Students will soon be able to create digital design projects and other handiwork at a new makerspace on the Hill.
UCLA Residential Life is opening the Maker Space at Rieber Hall in fall quarter after completing renovations two weeks ago. The room is equipped with tools such as laser cutters, 3-D printers, scanners and computers with design and programming software installed. The space also features a station with power tools for wood and metal working.
Jake Wilkinson, the makerspace manager, said he is still setting up the space and recruiting staff, but he hopes to open the space to students in three to four weeks.
Wilkinson said the makerspace will also host workshops and events such as hackathons. He added that various engineering, art and design student groups have already expressed interest in collaborating with the makerspace.
“I like to think of this (also as an arts) place, not just (science, technology, engineering and mathematics),” Wilkinson said. “It kind of encompasses almost all majors from art to engineering to science.”
Nina Duong, the Sproul Hall resident director, said the Design and Innovation Community in Sproul Hall, which allows students interested in design and technology to live on the same floor and participate in different programs together, will be using the space.
She said the community is still trying to figure out what its relationship with the makerspace will look like and how it can maximize its time with the space.

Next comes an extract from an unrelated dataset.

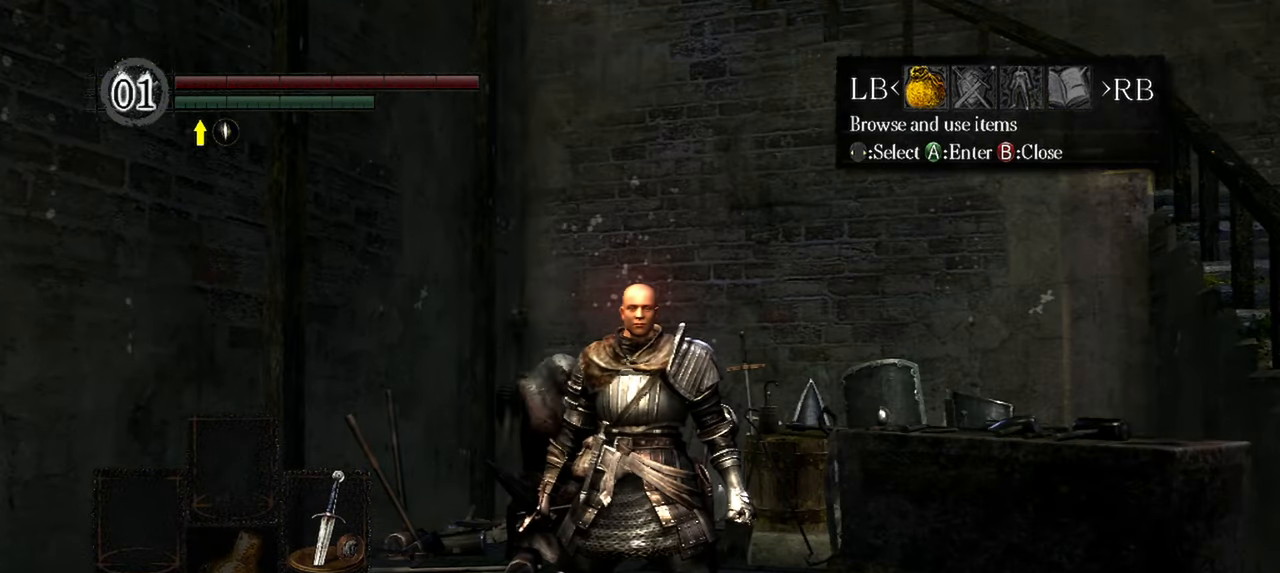
{"buttons": [], "left_stick": "center", "right_stick": "center", "events": []}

She added the makerspace will give students in the living learning community a place to work on their projects.
“If they want to use the space to really just experiment and have fun and do something really cool and learn about something new outside of the classroom, that’s what (the space) is for,” Duong said.
Dennis Shen, a second-year mechanical engineering student and a resident assistant for the Design and Innovation Community, said he plans to take his residents on a tour of the makerspace in the next few weeks to familiarize them with the space’s resources.
“Because our floor has a lot of STEM majors and a lot are interested in new technologies, it’s great exposure to our residents because it’s the only place nearby that actually gives access to … all these kinds of technology that you normally don’t even get to play with in the classroom,” Shen said.
Shen added he hopes to host workshops with the makerspace by winter quarter to train residents on how to use the equipment. He added he thinks students will be ready to use the space by themselves by spring quarter.
“I’m excited because it provides resources that you wouldn’t think about a residential dorm having,” Shen said. “It’s about the out-of-classroom experience.”